==== SELECTED TEXT ====
In this instance I think it may be sensible option to go for an Allez Sport Double, the bike will be a fair bit different to your old one and you may find you dont need the triple... this is my opinion and to be honest both specs are pretty good and far better than you have experience of so go with what feels better rather than what looks better on paper.



Paul_L said:


> I can put extra money from my own pocket so i was also thinking about the Trek 1.7 Triple, but it's way over budget at £950, but i wonder whether i can get much of a discount.



You should be able to get a fair bit off the RRP of £950, however most shops are unwilling to barter too much on the c2w scheme as they lose 10% in commission to the scheme.

Although if you are willing to spend the extra on the 1.7 (a wonderful bike) try it against the Allez Elite only £50 more RRP and many places sell for £920!!!
==== DATASET ENTRIES ====
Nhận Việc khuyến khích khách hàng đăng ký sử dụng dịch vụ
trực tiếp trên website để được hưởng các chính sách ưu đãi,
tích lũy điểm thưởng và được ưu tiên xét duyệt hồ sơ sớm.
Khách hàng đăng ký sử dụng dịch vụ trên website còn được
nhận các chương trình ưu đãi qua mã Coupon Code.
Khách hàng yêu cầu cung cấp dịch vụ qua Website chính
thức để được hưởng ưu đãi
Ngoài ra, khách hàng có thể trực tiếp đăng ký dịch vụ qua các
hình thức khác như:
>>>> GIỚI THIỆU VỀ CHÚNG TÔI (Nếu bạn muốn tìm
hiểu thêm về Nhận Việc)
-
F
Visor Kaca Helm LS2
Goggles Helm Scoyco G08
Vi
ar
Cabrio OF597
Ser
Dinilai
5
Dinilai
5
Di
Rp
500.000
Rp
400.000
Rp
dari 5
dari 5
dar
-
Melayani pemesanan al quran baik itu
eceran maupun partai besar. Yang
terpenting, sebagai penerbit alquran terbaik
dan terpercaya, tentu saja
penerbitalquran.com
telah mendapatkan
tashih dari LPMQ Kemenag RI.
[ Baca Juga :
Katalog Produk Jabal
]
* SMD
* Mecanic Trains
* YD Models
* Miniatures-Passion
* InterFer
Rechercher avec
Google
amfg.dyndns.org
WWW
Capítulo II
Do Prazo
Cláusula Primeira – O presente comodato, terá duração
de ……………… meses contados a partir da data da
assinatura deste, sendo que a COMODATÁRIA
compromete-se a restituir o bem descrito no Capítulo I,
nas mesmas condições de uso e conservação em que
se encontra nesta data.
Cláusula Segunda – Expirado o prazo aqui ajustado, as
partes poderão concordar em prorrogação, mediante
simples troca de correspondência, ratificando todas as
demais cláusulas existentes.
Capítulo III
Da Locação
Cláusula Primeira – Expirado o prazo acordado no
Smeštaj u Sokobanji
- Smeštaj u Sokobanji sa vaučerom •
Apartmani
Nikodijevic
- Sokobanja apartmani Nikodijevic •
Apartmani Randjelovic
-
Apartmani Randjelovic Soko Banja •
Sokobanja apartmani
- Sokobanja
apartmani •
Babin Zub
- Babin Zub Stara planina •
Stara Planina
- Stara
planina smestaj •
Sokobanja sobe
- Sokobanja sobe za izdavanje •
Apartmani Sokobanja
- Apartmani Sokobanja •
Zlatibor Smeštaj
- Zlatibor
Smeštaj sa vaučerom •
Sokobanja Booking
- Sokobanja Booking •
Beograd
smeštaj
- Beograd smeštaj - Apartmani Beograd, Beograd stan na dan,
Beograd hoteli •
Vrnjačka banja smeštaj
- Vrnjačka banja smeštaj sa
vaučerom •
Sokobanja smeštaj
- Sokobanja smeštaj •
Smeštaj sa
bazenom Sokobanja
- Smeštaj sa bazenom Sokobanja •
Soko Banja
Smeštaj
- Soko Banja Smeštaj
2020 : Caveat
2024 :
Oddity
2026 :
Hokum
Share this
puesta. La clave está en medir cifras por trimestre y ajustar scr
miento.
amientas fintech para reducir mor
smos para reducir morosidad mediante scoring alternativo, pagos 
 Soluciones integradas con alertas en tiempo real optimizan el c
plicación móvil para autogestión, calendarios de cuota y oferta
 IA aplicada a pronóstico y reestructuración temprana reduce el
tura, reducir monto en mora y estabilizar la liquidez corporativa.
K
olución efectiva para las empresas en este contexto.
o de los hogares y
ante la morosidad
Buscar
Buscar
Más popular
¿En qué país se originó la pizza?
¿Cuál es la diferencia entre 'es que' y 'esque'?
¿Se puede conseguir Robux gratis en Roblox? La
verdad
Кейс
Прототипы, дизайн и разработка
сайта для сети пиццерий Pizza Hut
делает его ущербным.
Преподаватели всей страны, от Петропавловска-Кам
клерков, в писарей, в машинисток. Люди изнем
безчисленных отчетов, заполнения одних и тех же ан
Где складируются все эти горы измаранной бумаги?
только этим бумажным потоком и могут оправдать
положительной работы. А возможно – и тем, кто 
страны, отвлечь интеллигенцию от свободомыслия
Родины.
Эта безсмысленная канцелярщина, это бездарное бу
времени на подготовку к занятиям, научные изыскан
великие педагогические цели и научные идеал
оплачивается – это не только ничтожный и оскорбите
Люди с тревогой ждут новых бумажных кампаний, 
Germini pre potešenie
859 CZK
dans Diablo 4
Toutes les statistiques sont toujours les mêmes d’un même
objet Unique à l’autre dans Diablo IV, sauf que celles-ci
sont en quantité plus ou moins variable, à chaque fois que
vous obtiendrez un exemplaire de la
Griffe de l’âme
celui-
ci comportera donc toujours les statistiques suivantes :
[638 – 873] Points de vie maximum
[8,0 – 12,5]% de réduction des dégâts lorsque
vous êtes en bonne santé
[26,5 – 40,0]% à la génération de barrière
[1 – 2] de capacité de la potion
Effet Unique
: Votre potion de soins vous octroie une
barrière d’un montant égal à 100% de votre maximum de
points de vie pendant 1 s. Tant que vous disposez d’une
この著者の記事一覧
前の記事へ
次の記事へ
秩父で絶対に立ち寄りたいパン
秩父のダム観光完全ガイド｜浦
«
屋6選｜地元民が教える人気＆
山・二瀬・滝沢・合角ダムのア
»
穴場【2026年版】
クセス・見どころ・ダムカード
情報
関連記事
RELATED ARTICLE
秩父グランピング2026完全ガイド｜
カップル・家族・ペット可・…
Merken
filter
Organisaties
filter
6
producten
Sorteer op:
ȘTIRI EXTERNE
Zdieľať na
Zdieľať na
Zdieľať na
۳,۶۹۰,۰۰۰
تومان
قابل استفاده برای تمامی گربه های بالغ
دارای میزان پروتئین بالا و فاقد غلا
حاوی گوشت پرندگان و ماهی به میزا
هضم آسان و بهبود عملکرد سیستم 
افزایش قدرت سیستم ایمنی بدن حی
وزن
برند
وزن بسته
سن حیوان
====
# EXERCISES TO COMPLETE
**1)** Extract the lines of the records from the first line through the line containing "Melayani pemesanan al quran baik itu", including both of those lines.
**2)** Write what comes next in the forum discussion about choosing a road bike, starting after its final sentence.
The records bear no relation to the forum discussion about choosing a road bike.

# ANSWERS BELOW
**1)**
Nhận Việc khuyến khích khách hàng đăng ký sử dụng dịch vụ
trực tiếp trên website để được hưởng các chính sách ưu đãi,
tích lũy điểm thưởng và được ưu tiên xét duyệt hồ sơ sớm.
Khách hàng đăng ký sử dụng dịch vụ trên website còn được
nhận các chương trình ưu đãi qua mã Coupon Code.
Khách hàng yêu cầu cung cấp dịch vụ qua Website chính
thức để được hưởng ưu đãi
Ngoài ra, khách hàng có thể trực tiếp đăng ký dịch vụ qua các
hình thức khác như:
>>>> GIỚI THIỆU VỀ CHÚNG TÔI (Nếu bạn muốn tìm
hiểu thêm về Nhận Việc)
-
F
Visor Kaca Helm LS2
Goggles Helm Scoyco G08
Vi
ar
Cabrio OF597
Ser
Dinilai
5
Dinilai
5
Di
Rp
500.000
Rp
400.000
Rp
dari 5
dari 5
dar
-
Melayani pemesanan al quran baik itu

**2)**
But if you want to spend the £50 more on the Elite, you are starting to nudge Carbon territory.... uh oh snowball effect.


----------



## Paul_L (7 Mar 2009)

well i've decided and ordered the Allex Triple. Had a test ride and felt really nice. Shop were excellent and really helpful. 

The one i rode was a 56cm frame, and the 58cm frame i need needs to be ordered.

Got them to make the quote out for £100 more so i can get some nice accessories too!!!

Thanks for all the input.

Will be wishing the next 3 weeks away for the bike to be delivered!!!


----------



## Wigsie (7 Mar 2009)

Nice one Paul, congratulations!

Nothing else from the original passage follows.